#### MATERIAL FOR THIS EXERCISE ####
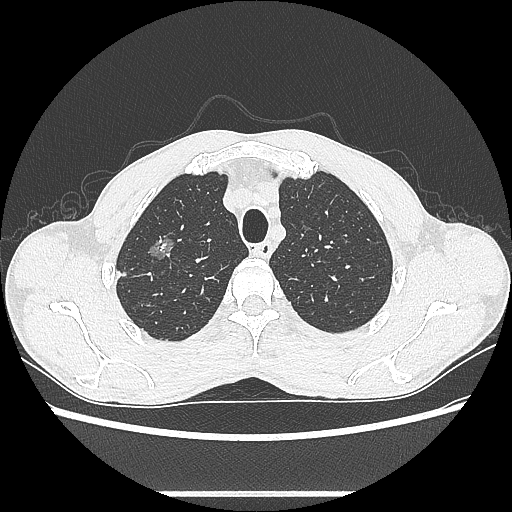
Chest CT, one axial slice. Slice 491 of 601 in the series (ordered by position). Lung window (W 1500 / L -600 HU). 0.62 mm slice thickness. 512 × 512 image matrix, field of view 357 × 357 mm. Male patient, age 54 years. From the clinical record (not read from this slice): clinical TNM (as recorded): T1a N0 M0.
Annotated regions visible in this slice (bounding box drawn by a radiologist):
- lung tumour (recorded histology: adenocarcinoma): bounding box [x1, y1, x2, y2] px = [141, 231, 185, 269]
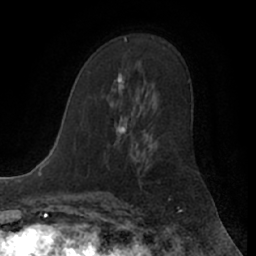
Breast MRI (dynamic contrast-enhanced), one axial slice. Position 36 of 66 along the scan axis. Cropped to one breast. Dynamic contrast-enhanced series, time point 2 of 7 at this slice position (early post-contrast). 1.5 T. TE 3 ms, TR 6.2 ms. 2.4 mm slice thickness. 256 × 256 image matrix. Female patient.
Structures marked on this image (semi-automatic segmentation, software-assisted and operator-edited):
- enhancing-tissue mask used for the functional tumour volume (all voxels passing the contrast-enhancement thresholds inside the analysis volume; usually the tumour): box from (x=114, y=73) to (x=125, y=134) px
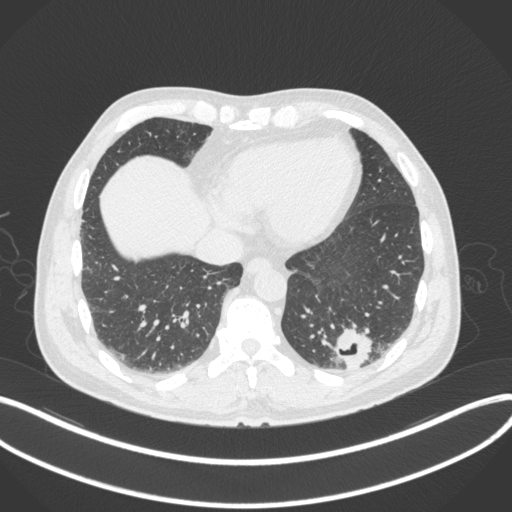
Chest CT, one axial slice. Position 75 of 313 along the scan axis. Reconstruction kernel B31f. Lung window (W 1500 / L -600 HU). 512 × 512 image matrix, field of view 400 × 400 mm. Patient: male, 54 years. Case-level facts recorded for this patient, not image findings: clinical TNM (as recorded): T1c N0 M1.
Structures marked on this image (rectangle marked by the reading radiologist):
- lung tumour (recorded histology: adenocarcinoma): bounding box (x1, y1, x2, y2) in pixels: (333, 322, 373, 369)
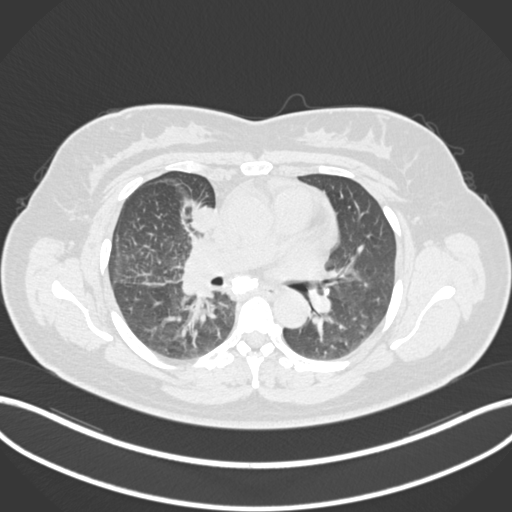
Chest CT, one axial slice. Reconstruction kernel B30f. Lung window (W 1500 / L -600 HU). 1 mm slice thickness. 512 × 512 image matrix. Patient: female, 46 years. Case-level facts recorded for this patient, not image findings: clinical TNM (as recorded): T2a N1 M0.
Outlined on this slice (bounding box drawn by a radiologist):
- lung tumour (recorded histology: adenocarcinoma): box from (x=187, y=200) to (x=224, y=240) px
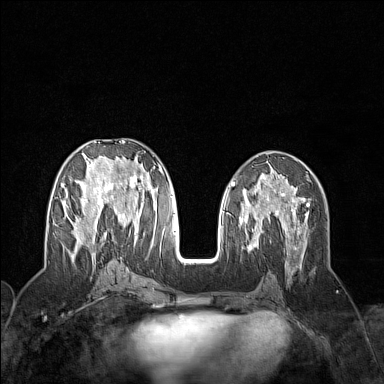
Breast MRI (dynamic contrast-enhanced), one axial slice; position 67 of 160 along the scan axis; dynamic contrast-enhanced series, time point 2 of 7 at this slice position (early post-contrast); 1.5 T; TE 1.8 ms, TR 5 ms; 1 mm slice thickness; 384 × 384 image matrix, field of view 300 × 300 mm. Female patient.
Structures marked on this image (semi-automatic segmentation, software-assisted and operator-edited):
- enhancing-tissue mask used for the functional tumour volume (all voxels passing the contrast-enhancement thresholds inside the analysis volume; usually the tumour): bounding box [x1, y1, x2, y2] px = [61, 141, 159, 258]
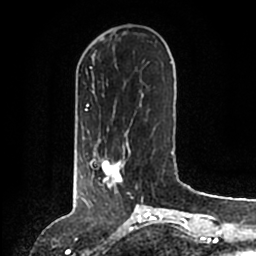
Breast MRI (dynamic contrast-enhanced), one axial slice; slice 42 of 200 in the series (ordered by position); cropped to one breast; dynamic contrast-enhanced series, time point 2 of 6 at this slice position (early post-contrast); 1.5 T; TE 2.2 ms, TR 4.6 ms; 256 × 256 image matrix, field of view 160 × 160 mm. Female patient.
Annotated regions visible in this slice (semi-automatically segmented with operator editing):
- enhancing-tissue mask used for the functional tumour volume (all voxels passing the contrast-enhancement thresholds inside the analysis volume; usually the tumour): bounding box <86,146,130,204> (left, top, right, bottom; pixels)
####
• _WHAT TO WORK ON_
Everything in the entries above should be written out again exactly, except the images.

• _YOUR RESPONSE_
Chest CT, one axial slice. Slice 491 of 601 in the series (ordered by position). Lung window (W 1500 / L -600 HU). 0.62 mm slice thickness. 512 × 512 image matrix, field of view 357 × 357 mm. Male patient, age 54 years. From the clinical record (not read from this slice): clinical TNM (as recorded): T1a N0 M0.
Annotated regions visible in this slice (bounding box drawn by a radiologist):
- lung tumour (recorded histology: adenocarcinoma): bounding box [x1, y1, x2, y2] px = [141, 231, 185, 269]
Breast MRI (dynamic contrast-enhanced), one axial slice. Position 36 of 66 along the scan axis. Cropped to one breast. Dynamic contrast-enhanced series, time point 2 of 7 at this slice position (early post-contrast). 1.5 T. TE 3 ms, TR 6.2 ms. 2.4 mm slice thickness. 256 × 256 image matrix. Female patient.
Structures marked on this image (semi-automatic segmentation, software-assisted and operator-edited):
- enhancing-tissue mask used for the functional tumour volume (all voxels passing the contrast-enhancement thresholds inside the analysis volume; usually the tumour): box from (x=114, y=73) to (x=125, y=134) px
Chest CT, one axial slice. Position 75 of 313 along the scan axis. Reconstruction kernel B31f. Lung window (W 1500 / L -600 HU). 512 × 512 image matrix, field of view 400 × 400 mm. Patient: male, 54 years. Case-level facts recorded for this patient, not image findings: clinical TNM (as recorded): T1c N0 M1.
Structures marked on this image (rectangle marked by the reading radiologist):
- lung tumour (recorded histology: adenocarcinoma): bounding box (x1, y1, x2, y2) in pixels: (333, 322, 373, 369)
Chest CT, one axial slice. Reconstruction kernel B30f. Lung window (W 1500 / L -600 HU). 1 mm slice thickness. 512 × 512 image matrix. Patient: female, 46 years. Case-level facts recorded for this patient, not image findings: clinical TNM (as recorded): T2a N1 M0.
Outlined on this slice (bounding box drawn by a radiologist):
- lung tumour (recorded histology: adenocarcinoma): box from (x=187, y=200) to (x=224, y=240) px
Breast MRI (dynamic contrast-enhanced), one axial slice; position 67 of 160 along the scan axis; dynamic contrast-enhanced series, time point 2 of 7 at this slice position (early post-contrast); 1.5 T; TE 1.8 ms, TR 5 ms; 1 mm slice thickness; 384 × 384 image matrix, field of view 300 × 300 mm. Female patient.
Structures marked on this image (semi-automatic segmentation, software-assisted and operator-edited):
- enhancing-tissue mask used for the functional tumour volume (all voxels passing the contrast-enhancement thresholds inside the analysis volume; usually the tumour): bounding box [x1, y1, x2, y2] px = [61, 141, 159, 258]
Breast MRI (dynamic contrast-enhanced), one axial slice; slice 42 of 200 in the series (ordered by position); cropped to one breast; dynamic contrast-enhanced series, time point 2 of 6 at this slice position (early post-contrast); 1.5 T; TE 2.2 ms, TR 4.6 ms; 256 × 256 image matrix, field of view 160 × 160 mm. Female patient.
Annotated regions visible in this slice (semi-automatically segmented with operator editing):
- enhancing-tissue mask used for the functional tumour volume (all voxels passing the contrast-enhancement thresholds inside the analysis volume; usually the tumour): bounding box <86,146,130,204> (left, top, right, bottom; pixels)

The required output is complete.